Posts for: July, 2015
Sun damage, also known as photo aging, refers to how repeated sun exposure over time alters the appearance and feel of the skin. Too much time spent in the sun can lead to fine lines, wrinkles, discoloration, uneven skin tone and even cancer, making you appear older than you really are.
Like the saying goes, “an ounce of prevention is worth a pound of cure.” And the good news is that by protecting yourself from the sun’s harmful rays now, you can actually put a halt to additional skin damage and even start to reverse the damage you’ve already accumulated.
- Be Sun Smart
It may seem like a no-brainer, but the first step to reversing sun damage is to get out of the sun. Limit your amount of exposure to the sun—especially during peak hours—and always apply sunscreen. Wear sunglasses to protect your eyes, and cover up with a wide-brimmed hat.
Too much sun exposure can dry out your skin. Apply a high-quality moisturizer daily to replenish dry skin and stimulate the production of collagen, a protein that gives skin its smooth texture and appearance.
While showering, exfoliate your skin to remove the dead skin cells from the top layer of your face and body. This will help to improve skin tone and minimize fine lines.
- Healthy Diet
Drink plenty of water and eat a balanced diet high in vitamins and antioxidants. Antioxidants help repair damaged skin, reduce the appearance of wrinkles and fade skin discoloration.
- Consult Your Dermatologist
Depending on the extent and type of sun damage, you may want to talk to a trained dermatologist for treatment options. Visiting a dermatologist is not only important to look for precancerous cells, but a professional can also make recommendations for treatment to reduce the appearance of sun damaged skin.
Cosmetic treatments, such as microdermabrasion, chemical peels, laser therapy and fillers are just a few procedures that can reduce visible signs of sun damage and restore the youthful appearance of your skin.
The sun can do a number on your skin, leaving it depleted, dull and damaged. Don’t expect immediate results, but regular care, prevention, and treatment will lead to the reversal of sun damage and improve your skin complexion for the better over time.
Your skin is your body’s largest organ. It covers and protects your internal organs, muscles and bones from outside invaders, and it helps maintain and regulate body temperature and water balance. It’s also a window to your overall health, and when something is awry with your body, it often shows up in the form of a skin condition. That’s why it’s important to give it extra care and attention every day. While many skin problems can be safely treated from the comfort of your home, others require care from a specialist, otherwise known as a dermatologist.
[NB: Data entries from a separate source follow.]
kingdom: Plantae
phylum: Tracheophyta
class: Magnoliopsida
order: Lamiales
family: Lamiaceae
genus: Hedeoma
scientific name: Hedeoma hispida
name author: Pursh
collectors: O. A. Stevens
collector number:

What do Dermatologists Do?
A dermatologist is a trained medical doctor who specializes in the health of your skin, hair and nails. These doctors can treat a wide range of skin problems and conditions, including acne, eczema, scarring, moles, warts, psoriasis and skin cancer.
Some dermatologists specialize in cosmetic dermatology, a branch of dermatology that deals with correcting and improving skin flaws, such as sun damage, skin discoloration, wrinkles, sagging skin and scarring. Cosmetic dermatologists work with patients to improve their skin’s appearance, restoring it to a natural, more youthful state by utilizing a variety of cosmetic procedures, such as fillers, wrinkle relaxers, laser treatments and facial peels.
When to See a Dermatologist
Whenever you have a question or concern regarding the health of your skin, nails or hair, it’s important to schedule a visit to your dermatologist. Unusual symptoms, such as a strange bump, excessive hair growth or hair loss, or brittle nails are all good reasons to visit your dermatologist.
In addition, if you have risk factors that increase your likelihood for developing skin cancer, then visiting a dermatologist regularly for checkups is the key to early detection and treatment. Melanoma is the most common type of skin cancer, but if caught early enough it is nearly always curable.
Other people choose to visit a dermatologist for cosmetic reasons, such as unwanted spider veins, fine lines or sunspots. A trained cosmetic dermatologist will work with you to create a customized skin care regimen based on your individual needs and goals for treatment.
Whether you’re worried about an abnormal mole, waging a war against breakouts or looking to erase fine lines, it may be time to visit a dermatologist. By partnering with a dermatologist, you can help keep your skin healthy for a lifetime. The specialists can also help educate you about your skin type and teach you how to best implement a daily skin care routine for optimal skin health.